▶ _Texte fourni_
Le paroxysme de la périphrase tabou est ici atteint. Cette métaphore filée ne fait que dire toute la gêne existante à utiliser le mot « mort ».

Aussi paradoxal que cela puisse être, jamais le mot « vie » n'avait autant servit de pendant à celui de « mort »... puisque le corps sans vie de cet homme qui a perdu la vie mérite évidemment un sublime rituel de fin de vie.

Si ce relevé des différentes cibles peut ne pas sembler exhaustif, c'est que le politiquement correct se construit comme une norme universelle qui n'a pas atteint son but.

De fait, il est difficile d'affirmer quelles cibles sont touchées par cette pression linguistique, puisque bien au-delà de la notion de mots tabous, c'est le lien entre discours politiquement correct et indicible qui doit être pensé.

Autrement dit, si l'on ne peut pas rire de tout, peut-on parler de tout ?

▶ _Exercice écrit A_
Relevez, dans le texte sur le politiquement correct, les expressions construites avec le mot « vie » qui servent à désigner la mort ou le défunt.
▶ _Exercice écrit B_
Poursuivez le texte sur le politiquement correct à partir de sa dernière phrase.
Les lignes qui suivent n'ont aucun rapport avec ce travail.

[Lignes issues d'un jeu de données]
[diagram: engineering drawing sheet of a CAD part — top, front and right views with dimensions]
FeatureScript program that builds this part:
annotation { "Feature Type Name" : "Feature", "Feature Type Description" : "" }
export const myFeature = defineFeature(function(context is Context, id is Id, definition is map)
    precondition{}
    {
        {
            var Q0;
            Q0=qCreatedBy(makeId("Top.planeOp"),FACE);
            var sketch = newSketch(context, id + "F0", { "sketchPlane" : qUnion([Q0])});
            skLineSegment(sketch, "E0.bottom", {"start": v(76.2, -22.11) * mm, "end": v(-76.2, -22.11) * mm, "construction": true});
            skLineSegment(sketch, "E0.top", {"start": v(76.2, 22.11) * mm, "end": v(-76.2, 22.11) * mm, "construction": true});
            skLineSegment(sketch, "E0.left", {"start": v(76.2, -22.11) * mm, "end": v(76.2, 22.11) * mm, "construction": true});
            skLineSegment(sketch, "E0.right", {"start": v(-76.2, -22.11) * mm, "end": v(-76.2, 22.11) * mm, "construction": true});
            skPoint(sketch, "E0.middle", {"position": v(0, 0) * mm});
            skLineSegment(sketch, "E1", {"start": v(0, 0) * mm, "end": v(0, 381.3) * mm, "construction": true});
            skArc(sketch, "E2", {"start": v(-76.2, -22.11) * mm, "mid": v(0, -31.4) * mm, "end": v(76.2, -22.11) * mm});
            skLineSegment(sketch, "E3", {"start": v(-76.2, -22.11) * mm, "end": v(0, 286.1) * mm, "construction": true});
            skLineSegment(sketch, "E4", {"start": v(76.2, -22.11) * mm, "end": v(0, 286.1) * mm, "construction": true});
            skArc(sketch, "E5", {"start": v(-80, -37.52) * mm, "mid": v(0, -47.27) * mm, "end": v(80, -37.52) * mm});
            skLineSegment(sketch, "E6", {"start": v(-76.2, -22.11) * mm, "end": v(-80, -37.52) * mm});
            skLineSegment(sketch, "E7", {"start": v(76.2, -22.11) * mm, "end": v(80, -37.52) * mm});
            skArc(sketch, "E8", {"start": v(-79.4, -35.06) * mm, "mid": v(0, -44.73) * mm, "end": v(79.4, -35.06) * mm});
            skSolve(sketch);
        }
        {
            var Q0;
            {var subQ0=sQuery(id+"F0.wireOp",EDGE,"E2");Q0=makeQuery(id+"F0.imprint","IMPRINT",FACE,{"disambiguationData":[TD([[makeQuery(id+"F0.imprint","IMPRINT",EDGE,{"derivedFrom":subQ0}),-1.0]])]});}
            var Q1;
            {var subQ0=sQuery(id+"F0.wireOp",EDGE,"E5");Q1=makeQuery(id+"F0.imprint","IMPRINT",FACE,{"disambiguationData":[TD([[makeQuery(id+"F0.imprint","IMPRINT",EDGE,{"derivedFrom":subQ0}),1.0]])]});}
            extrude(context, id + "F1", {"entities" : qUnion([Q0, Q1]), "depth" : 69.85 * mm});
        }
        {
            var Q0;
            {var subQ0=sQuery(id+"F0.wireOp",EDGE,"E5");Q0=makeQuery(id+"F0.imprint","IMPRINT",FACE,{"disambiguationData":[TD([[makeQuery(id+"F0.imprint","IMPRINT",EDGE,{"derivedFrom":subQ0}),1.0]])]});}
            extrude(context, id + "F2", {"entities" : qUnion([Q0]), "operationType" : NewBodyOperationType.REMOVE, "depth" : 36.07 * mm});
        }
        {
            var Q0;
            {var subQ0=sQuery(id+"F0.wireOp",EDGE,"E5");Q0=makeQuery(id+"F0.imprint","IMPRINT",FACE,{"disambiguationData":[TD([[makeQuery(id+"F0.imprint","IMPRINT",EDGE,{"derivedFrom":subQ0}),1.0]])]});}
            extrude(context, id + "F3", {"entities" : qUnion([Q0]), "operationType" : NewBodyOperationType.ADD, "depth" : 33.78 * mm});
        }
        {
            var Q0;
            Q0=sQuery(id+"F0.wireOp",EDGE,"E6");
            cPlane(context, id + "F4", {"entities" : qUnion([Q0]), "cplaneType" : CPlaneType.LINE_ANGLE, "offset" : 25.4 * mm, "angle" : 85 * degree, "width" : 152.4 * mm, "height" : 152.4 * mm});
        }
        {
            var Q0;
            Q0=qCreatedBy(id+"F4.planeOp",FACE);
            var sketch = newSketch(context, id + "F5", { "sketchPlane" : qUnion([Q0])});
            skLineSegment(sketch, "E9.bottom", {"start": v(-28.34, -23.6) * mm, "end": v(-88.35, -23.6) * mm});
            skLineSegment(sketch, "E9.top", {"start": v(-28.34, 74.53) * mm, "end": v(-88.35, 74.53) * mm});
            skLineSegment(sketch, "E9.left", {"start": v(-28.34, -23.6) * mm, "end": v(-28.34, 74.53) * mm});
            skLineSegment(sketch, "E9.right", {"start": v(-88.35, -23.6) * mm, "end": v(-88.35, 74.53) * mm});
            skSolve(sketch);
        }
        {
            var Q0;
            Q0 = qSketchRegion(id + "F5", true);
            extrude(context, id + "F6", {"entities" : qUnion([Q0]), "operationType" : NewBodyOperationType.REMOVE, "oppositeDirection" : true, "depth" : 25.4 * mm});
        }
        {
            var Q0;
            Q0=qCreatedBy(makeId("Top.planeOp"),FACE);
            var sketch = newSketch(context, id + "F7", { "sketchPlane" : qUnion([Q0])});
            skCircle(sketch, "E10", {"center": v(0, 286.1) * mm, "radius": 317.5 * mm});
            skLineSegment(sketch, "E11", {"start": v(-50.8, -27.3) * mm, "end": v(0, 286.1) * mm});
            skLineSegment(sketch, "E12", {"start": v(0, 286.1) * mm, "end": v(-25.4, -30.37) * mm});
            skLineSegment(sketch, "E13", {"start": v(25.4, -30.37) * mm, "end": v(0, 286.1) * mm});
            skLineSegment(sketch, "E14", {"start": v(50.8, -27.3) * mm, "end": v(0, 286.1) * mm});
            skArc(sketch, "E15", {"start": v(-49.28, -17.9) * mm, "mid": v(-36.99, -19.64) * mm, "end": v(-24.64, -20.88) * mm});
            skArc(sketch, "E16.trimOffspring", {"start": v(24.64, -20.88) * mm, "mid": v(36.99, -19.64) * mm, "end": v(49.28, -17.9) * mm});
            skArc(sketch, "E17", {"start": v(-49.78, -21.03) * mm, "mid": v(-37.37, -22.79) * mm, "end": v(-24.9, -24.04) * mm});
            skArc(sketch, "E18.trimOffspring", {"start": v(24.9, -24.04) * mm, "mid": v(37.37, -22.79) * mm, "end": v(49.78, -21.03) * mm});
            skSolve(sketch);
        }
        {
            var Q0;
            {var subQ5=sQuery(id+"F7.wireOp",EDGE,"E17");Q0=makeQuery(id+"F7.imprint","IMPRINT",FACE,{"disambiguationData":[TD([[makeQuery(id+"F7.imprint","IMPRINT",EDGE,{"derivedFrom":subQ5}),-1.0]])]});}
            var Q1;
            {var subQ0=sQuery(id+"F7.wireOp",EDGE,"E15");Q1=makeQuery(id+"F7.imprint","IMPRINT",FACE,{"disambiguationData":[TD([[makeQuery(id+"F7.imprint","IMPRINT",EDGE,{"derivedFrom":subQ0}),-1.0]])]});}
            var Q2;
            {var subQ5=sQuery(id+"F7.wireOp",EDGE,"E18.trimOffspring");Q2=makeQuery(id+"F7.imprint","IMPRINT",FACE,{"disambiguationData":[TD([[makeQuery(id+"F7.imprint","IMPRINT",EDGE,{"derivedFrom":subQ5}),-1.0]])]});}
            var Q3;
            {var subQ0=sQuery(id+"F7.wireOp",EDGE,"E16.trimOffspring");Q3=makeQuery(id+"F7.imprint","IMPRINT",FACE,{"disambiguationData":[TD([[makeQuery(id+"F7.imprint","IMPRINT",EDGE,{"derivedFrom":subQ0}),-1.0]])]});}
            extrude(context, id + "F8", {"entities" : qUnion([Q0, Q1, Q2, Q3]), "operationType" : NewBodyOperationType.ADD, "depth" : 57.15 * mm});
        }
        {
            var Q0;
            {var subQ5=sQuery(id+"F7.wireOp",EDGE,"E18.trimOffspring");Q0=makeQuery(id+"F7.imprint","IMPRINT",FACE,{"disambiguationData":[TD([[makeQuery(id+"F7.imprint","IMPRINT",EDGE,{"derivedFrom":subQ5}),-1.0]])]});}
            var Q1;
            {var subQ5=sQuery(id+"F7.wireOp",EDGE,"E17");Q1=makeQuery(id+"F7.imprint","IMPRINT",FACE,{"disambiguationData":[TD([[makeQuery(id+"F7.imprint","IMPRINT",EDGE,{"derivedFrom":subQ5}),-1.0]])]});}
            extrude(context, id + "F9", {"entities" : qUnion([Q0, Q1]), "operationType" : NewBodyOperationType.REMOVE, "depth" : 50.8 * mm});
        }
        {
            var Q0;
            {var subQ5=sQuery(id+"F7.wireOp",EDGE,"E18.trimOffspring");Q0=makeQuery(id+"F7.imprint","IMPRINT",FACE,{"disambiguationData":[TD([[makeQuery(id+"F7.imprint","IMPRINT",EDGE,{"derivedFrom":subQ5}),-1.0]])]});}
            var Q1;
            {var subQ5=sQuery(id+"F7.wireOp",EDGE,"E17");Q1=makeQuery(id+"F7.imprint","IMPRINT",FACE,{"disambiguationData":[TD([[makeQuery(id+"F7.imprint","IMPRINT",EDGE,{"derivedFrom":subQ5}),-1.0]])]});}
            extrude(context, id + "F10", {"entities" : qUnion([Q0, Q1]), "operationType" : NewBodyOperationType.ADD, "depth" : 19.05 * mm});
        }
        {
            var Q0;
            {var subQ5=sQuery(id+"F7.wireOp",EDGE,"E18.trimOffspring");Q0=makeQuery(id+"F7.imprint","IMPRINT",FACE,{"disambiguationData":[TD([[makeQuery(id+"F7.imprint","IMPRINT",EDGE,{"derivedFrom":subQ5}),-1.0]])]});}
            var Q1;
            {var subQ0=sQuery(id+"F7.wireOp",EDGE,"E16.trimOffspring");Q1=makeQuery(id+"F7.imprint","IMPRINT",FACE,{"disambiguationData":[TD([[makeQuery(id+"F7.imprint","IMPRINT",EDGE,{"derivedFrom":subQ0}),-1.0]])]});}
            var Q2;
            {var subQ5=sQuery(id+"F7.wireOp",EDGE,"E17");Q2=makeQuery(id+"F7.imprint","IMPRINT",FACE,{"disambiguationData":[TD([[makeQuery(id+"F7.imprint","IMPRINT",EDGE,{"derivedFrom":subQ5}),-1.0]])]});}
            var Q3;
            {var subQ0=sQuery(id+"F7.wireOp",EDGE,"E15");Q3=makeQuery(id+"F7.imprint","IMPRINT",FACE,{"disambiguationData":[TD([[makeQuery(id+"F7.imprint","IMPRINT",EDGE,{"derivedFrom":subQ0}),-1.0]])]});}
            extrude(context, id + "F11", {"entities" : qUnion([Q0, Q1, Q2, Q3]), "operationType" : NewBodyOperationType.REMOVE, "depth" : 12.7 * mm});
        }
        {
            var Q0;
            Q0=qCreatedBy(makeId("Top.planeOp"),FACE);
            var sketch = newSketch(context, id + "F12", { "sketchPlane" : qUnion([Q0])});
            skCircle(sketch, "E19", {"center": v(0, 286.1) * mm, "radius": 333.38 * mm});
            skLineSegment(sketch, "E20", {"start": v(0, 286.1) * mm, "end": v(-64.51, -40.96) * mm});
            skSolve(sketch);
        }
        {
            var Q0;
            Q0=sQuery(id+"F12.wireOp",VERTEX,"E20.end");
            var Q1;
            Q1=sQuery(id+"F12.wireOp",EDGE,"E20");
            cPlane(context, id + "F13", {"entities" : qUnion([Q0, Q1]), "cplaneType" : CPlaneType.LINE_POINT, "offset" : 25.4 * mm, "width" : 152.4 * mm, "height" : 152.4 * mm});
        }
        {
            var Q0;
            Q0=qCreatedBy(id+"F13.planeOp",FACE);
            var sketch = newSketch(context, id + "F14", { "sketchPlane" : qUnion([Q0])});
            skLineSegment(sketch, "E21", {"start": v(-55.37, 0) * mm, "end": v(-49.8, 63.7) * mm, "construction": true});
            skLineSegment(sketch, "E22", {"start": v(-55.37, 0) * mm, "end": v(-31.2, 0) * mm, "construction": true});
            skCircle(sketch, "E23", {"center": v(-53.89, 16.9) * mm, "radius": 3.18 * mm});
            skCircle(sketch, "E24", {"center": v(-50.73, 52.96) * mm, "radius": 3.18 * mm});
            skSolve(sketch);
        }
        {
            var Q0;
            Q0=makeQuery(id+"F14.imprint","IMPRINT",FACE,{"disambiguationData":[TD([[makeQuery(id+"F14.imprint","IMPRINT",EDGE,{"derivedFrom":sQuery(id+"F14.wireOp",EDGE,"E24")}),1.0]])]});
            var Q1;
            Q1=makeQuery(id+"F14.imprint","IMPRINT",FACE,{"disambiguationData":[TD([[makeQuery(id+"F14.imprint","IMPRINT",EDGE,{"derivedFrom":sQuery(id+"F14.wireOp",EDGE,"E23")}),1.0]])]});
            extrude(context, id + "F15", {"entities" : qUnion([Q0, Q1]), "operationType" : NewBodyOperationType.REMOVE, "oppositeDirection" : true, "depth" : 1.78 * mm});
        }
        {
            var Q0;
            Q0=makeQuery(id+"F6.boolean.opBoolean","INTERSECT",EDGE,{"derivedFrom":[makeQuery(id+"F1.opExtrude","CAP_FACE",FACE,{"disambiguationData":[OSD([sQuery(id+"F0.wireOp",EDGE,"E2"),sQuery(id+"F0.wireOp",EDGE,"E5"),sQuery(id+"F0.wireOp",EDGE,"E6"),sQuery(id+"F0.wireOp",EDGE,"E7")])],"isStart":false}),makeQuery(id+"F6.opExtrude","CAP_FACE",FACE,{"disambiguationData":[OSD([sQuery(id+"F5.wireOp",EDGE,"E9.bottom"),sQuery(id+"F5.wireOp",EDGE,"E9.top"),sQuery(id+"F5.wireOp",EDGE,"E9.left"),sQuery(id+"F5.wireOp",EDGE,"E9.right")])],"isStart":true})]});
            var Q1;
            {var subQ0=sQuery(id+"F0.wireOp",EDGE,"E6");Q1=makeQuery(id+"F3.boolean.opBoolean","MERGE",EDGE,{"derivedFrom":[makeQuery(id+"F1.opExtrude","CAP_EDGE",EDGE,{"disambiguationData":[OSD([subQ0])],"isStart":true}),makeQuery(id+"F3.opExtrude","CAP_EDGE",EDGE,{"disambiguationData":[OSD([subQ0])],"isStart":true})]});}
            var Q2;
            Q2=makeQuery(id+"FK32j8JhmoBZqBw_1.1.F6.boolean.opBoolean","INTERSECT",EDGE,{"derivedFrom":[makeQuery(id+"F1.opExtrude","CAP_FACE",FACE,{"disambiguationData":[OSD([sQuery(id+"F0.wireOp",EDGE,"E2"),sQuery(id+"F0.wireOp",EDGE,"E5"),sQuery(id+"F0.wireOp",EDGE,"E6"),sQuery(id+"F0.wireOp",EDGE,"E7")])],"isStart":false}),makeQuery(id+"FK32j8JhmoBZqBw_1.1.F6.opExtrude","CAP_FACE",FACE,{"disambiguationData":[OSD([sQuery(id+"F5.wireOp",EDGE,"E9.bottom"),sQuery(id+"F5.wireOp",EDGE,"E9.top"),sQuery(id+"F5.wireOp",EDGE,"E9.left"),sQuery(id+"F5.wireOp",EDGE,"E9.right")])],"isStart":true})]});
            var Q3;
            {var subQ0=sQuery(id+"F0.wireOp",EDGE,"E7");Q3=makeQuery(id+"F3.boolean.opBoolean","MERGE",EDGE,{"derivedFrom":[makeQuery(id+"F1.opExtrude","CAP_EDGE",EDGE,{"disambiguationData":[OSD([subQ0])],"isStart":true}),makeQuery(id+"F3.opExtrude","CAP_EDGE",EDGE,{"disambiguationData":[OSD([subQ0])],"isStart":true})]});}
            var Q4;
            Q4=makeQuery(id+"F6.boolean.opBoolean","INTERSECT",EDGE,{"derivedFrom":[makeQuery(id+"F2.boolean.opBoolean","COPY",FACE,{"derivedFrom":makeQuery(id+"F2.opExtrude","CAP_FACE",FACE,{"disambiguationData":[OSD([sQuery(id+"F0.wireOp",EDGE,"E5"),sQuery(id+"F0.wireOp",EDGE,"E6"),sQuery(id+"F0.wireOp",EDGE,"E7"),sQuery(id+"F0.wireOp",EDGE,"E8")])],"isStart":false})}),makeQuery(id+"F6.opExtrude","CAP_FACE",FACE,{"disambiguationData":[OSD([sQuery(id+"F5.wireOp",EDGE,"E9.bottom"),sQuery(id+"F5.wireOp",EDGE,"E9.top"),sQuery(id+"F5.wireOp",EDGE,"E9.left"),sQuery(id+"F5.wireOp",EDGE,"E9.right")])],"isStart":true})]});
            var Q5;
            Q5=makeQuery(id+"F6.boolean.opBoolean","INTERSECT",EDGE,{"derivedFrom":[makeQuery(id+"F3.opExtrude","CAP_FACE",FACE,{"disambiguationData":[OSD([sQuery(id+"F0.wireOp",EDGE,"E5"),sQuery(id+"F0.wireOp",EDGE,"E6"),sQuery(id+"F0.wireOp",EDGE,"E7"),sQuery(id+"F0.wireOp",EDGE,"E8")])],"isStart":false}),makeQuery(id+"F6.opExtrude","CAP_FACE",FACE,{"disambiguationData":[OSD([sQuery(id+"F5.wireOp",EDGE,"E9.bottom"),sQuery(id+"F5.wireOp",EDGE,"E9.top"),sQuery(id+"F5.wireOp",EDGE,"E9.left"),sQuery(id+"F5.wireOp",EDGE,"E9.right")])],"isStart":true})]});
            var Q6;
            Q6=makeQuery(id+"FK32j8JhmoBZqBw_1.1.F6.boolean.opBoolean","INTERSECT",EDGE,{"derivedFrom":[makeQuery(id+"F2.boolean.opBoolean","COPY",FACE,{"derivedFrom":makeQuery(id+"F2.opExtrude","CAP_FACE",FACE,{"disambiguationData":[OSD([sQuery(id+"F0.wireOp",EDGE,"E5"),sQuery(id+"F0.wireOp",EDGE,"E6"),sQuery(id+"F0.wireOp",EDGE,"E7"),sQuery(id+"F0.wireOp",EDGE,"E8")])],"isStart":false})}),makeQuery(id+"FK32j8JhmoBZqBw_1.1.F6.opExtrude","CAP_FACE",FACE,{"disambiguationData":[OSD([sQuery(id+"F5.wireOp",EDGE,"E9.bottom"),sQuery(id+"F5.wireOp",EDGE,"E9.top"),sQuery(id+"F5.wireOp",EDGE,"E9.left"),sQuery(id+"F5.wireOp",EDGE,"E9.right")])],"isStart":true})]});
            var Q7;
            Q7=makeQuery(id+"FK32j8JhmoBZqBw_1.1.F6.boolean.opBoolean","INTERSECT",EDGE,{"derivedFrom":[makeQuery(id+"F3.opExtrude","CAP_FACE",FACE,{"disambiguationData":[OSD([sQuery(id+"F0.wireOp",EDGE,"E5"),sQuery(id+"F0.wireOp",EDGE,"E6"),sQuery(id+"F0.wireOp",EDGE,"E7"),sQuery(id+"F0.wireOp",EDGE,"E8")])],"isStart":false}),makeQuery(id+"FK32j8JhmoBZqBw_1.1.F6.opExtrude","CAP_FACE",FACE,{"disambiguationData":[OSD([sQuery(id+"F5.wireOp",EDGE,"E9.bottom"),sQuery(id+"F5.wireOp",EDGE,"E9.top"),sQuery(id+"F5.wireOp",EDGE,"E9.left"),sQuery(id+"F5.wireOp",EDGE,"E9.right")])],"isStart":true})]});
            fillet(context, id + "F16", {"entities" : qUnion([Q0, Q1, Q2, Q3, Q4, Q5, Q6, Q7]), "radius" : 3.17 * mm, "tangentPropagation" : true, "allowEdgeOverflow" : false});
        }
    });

▶ _Réponse écrite A_
« le corps sans vie », « qui a perdu la vie », « un sublime rituel de fin de vie »

▶ _Réponse écrite B_
2) Indicible et politiquement correct

À en croire le traité philosophique de L.Wittgenstein, certaines choses ou réalités sont indicibles, et respectant son radical apophatisme, « sur ce dont on ne peut parler, il faut garder le silence », le tabou prend tout son sens, et le politiquement correct n'est ici plus seulement réduit à une interdiction lexicale, mais bien à une attitude raisonnée d'attente, de réflexion, menant à un travail sur la recherche des paroles.

Ainsi, le vocabulaire tabou permet de mener à bien sa réforme linguistique qui consiste à réunir en une même classe, les mots considérés comme discriminatoires.

Dès lors, ces dits mots sont supposés ne plus être dit ou tout du moins ne plus être prononcés ; et entrant dans la catégorie du « dit-partiel », s'ils ne sont pas légitimes, ils sont censurés.

Voyageant entre ce jeu du dicible et de l'indicible, du moral et de l'immoral, les mots taboués échappent au langage :

« L'indicible désigne ce secteur de l'énonciation où un sujet rencontre des obstacles à dire ce qu'il vise »109(*).

L'indicible, bien que cela soit paradoxal, est donc un discours qui reste silencieux, subissant le poids du tabou, de la censure qu'il a pour essence.

C'est au nom de la société, de ses lois, que l'on va définir ce qui mérite d'être dicible ou non, et au-delà, ce qui est pensable ou pas.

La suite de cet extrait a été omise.